=== About this task ===
Print, word for word, the opening line of the data below and every line after it through the line that contains "X90551000Y-107950000D03*", but not the pictures.
╭─ Records shown
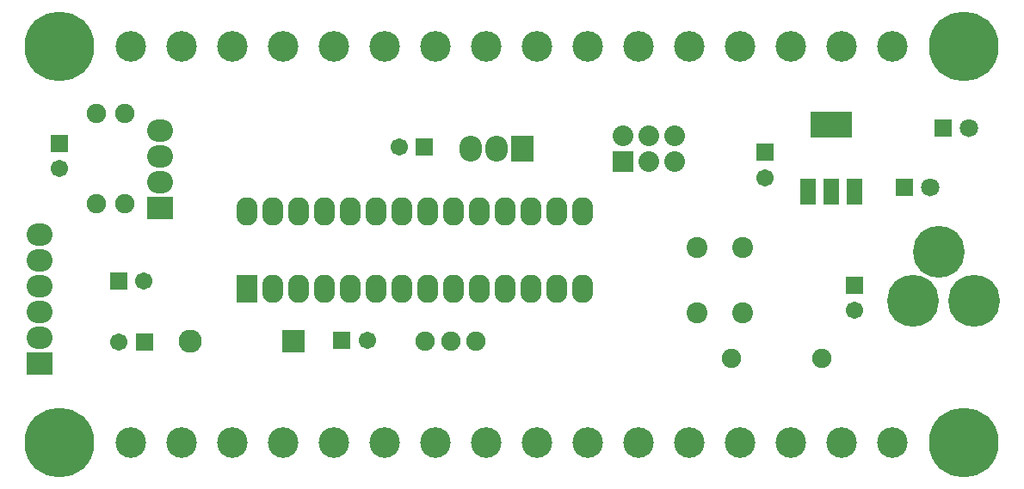
<source format=gbr>
G04 #@! TF.FileFunction,Soldermask,Top*
%FSLAX46Y46*%
G04 Gerber Fmt 4.6, Leading zero omitted, Abs format (unit mm)*
G04 Created by KiCad (PCBNEW (after 2015-mar-04 BZR unknown)-product) date 8/29/2015 7:40:19 PM*
%MOMM*%
G01*
G04 APERTURE LIST*
%ADD10C,0.150000*%
%ADD11R,1.708000X1.708000*%
%ADD12C,1.708000*%
%ADD13R,2.540000X2.235200*%
%ADD14O,2.540000X2.235200*%
%ADD15R,2.235200X2.540000*%
%ADD16O,2.235200X2.540000*%
%ADD17R,2.032000X2.032000*%
%ADD18C,2.032000*%
%ADD19C,3.007360*%
%ADD20C,6.858000*%
%ADD21C,1.905000*%
%ADD22C,2.057400*%
%ADD23O,2.082800X2.794000*%
%ADD24R,2.082800X2.794000*%
%ADD25R,4.165600X2.540000*%
%ADD26R,1.524000X2.540000*%
%ADD27C,2.286000*%
%ADD28R,2.286000X2.286000*%
%ADD29R,1.808000X1.808000*%
%ADD30C,1.808000*%
%ADD31C,5.108000*%
G04 APERTURE END LIST*
D10*
D11*
X92456000Y-93853000D03*
D12*
X92456000Y-96353000D03*
D11*
X98298000Y-107442000D03*
D12*
X100798000Y-107442000D03*
D11*
X100838000Y-113411000D03*
D12*
X98338000Y-113411000D03*
D11*
X120269000Y-113284000D03*
D12*
X122769000Y-113284000D03*
D11*
X128397000Y-94234000D03*
D12*
X125897000Y-94234000D03*
D11*
X161925000Y-94742000D03*
D12*
X161925000Y-97242000D03*
D11*
X170688000Y-107823000D03*
D12*
X170688000Y-110323000D03*
D13*
X90551000Y-115570000D03*
D14*
X90551000Y-113030000D03*
X90551000Y-110490000D03*
X90551000Y-107950000D03*
X90551000Y-105410000D03*
X90551000Y-102870000D03*
D15*
X138049000Y-94361000D03*
D16*
X135509000Y-94361000D03*
X132969000Y-94361000D03*
D17*
X147955000Y-95631000D03*
D18*
X147955000Y-93091000D03*
X150495000Y-95631000D03*
X150495000Y-93091000D03*
X153035000Y-95631000D03*
X153035000Y-93091000D03*
D19*
X174474000Y-123340000D03*
X169472740Y-123340000D03*
X164474020Y-123340000D03*
X159472760Y-123340000D03*
X154474040Y-123340000D03*
X149472780Y-123340000D03*
X144474060Y-123340000D03*
X139472800Y-123340000D03*
X99474000Y-84340000D03*
X104475260Y-84340000D03*
X109473980Y-84340000D03*
X114475240Y-84340000D03*
X119473960Y-84340000D03*
X124475220Y-84340000D03*
X129473940Y-84340000D03*
X134475200Y-84340000D03*
X139474000Y-84340000D03*
X144475260Y-84340000D03*
X149473980Y-84340000D03*
X154475240Y-84340000D03*
X159473960Y-84340000D03*
X164475220Y-84340000D03*
X169473940Y-84340000D03*
X174475200Y-84340000D03*
X134474000Y-123340000D03*
X129472740Y-123340000D03*
X124474020Y-123340000D03*
X119472760Y-123340000D03*
X114474040Y-123340000D03*
X109472780Y-123340000D03*
X104474060Y-123340000D03*
X99472800Y-123340000D03*
D13*
X102362000Y-100203000D03*
D14*
X102362000Y-97663000D03*
X102362000Y-95123000D03*
X102362000Y-92583000D03*
D20*
X181474000Y-123340000D03*
X181474000Y-84340000D03*
X92474000Y-123340000D03*
X92474000Y-84340000D03*
D21*
X96139000Y-99822000D03*
X96139000Y-90932000D03*
X98933000Y-99822000D03*
X98933000Y-90932000D03*
X167513000Y-115062000D03*
X158623000Y-115062000D03*
D22*
X155223560Y-104088800D03*
X159724440Y-104088800D03*
X155223560Y-110591200D03*
X159724440Y-110591200D03*
D23*
X113504000Y-108150000D03*
X116044000Y-108150000D03*
X118584000Y-108150000D03*
X121124000Y-108150000D03*
X123664000Y-108150000D03*
X126204000Y-108150000D03*
X128744000Y-108150000D03*
X131284000Y-108150000D03*
X133824000Y-108150000D03*
X136364000Y-108150000D03*
X138904000Y-108150000D03*
X141444000Y-108150000D03*
X143984000Y-108150000D03*
D24*
X110964000Y-108150000D03*
D23*
X143984000Y-100530000D03*
X141444000Y-100530000D03*
X138904000Y-100530000D03*
X136364000Y-100530000D03*
X133824000Y-100530000D03*
X131284000Y-100530000D03*
X128744000Y-100530000D03*
X126204000Y-100530000D03*
X123664000Y-100530000D03*
X121124000Y-100530000D03*
X118584000Y-100530000D03*
X116044000Y-100530000D03*
X113504000Y-100530000D03*
X110964000Y-100530000D03*
D25*
X168474000Y-92038000D03*
D26*
X168474000Y-98642000D03*
X170760000Y-98642000D03*
X166188000Y-98642000D03*
D21*
X128474640Y-113340000D03*
X133473360Y-113340000D03*
X130974000Y-113340000D03*
D27*
X105394000Y-113340000D03*
D28*
X115554000Y-113340000D03*
D29*
X175641000Y-98171000D03*
D30*
X178141000Y-98171000D03*
D29*
X179474000Y-92340000D03*
D30*
X181974000Y-92340000D03*
D31*
X182474000Y-109340000D03*
X176474000Y-109340000D03*
X178974000Y-104540000D03*
M02*

</source>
╰─
=== Written answer ===
<source format=gbr>
G04 #@! TF.FileFunction,Soldermask,Top*
%FSLAX46Y46*%
G04 Gerber Fmt 4.6, Leading zero omitted, Abs format (unit mm)*
G04 Created by KiCad (PCBNEW (after 2015-mar-04 BZR unknown)-product) date 8/29/2015 7:40:19 PM*
%MOMM*%
G01*
G04 APERTURE LIST*
%ADD10C,0.150000*%
%ADD11R,1.708000X1.708000*%
%ADD12C,1.708000*%
%ADD13R,2.540000X2.235200*%
%ADD14O,2.540000X2.235200*%
%ADD15R,2.235200X2.540000*%
%ADD16O,2.235200X2.540000*%
%ADD17R,2.032000X2.032000*%
%ADD18C,2.032000*%
%ADD19C,3.007360*%
%ADD20C,6.858000*%
%ADD21C,1.905000*%
%ADD22C,2.057400*%
%ADD23O,2.082800X2.794000*%
%ADD24R,2.082800X2.794000*%
%ADD25R,4.165600X2.540000*%
%ADD26R,1.524000X2.540000*%
%ADD27C,2.286000*%
%ADD28R,2.286000X2.286000*%
%ADD29R,1.808000X1.808000*%
%ADD30C,1.808000*%
%ADD31C,5.108000*%
G04 APERTURE END LIST*
D10*
D11*
X92456000Y-93853000D03*
D12*
X92456000Y-96353000D03*
D11*
X98298000Y-107442000D03*
D12*
X100798000Y-107442000D03*
D11*
X100838000Y-113411000D03*
D12*
X98338000Y-113411000D03*
D11*
X120269000Y-113284000D03*
D12*
X122769000Y-113284000D03*
D11*
X128397000Y-94234000D03*
D12*
X125897000Y-94234000D03*
D11*
X161925000Y-94742000D03*
D12*
X161925000Y-97242000D03*
D11*
X170688000Y-107823000D03*
D12*
X170688000Y-110323000D03*
D13*
X90551000Y-115570000D03*
D14*
X90551000Y-113030000D03*
X90551000Y-110490000D03*
X90551000Y-107950000D03*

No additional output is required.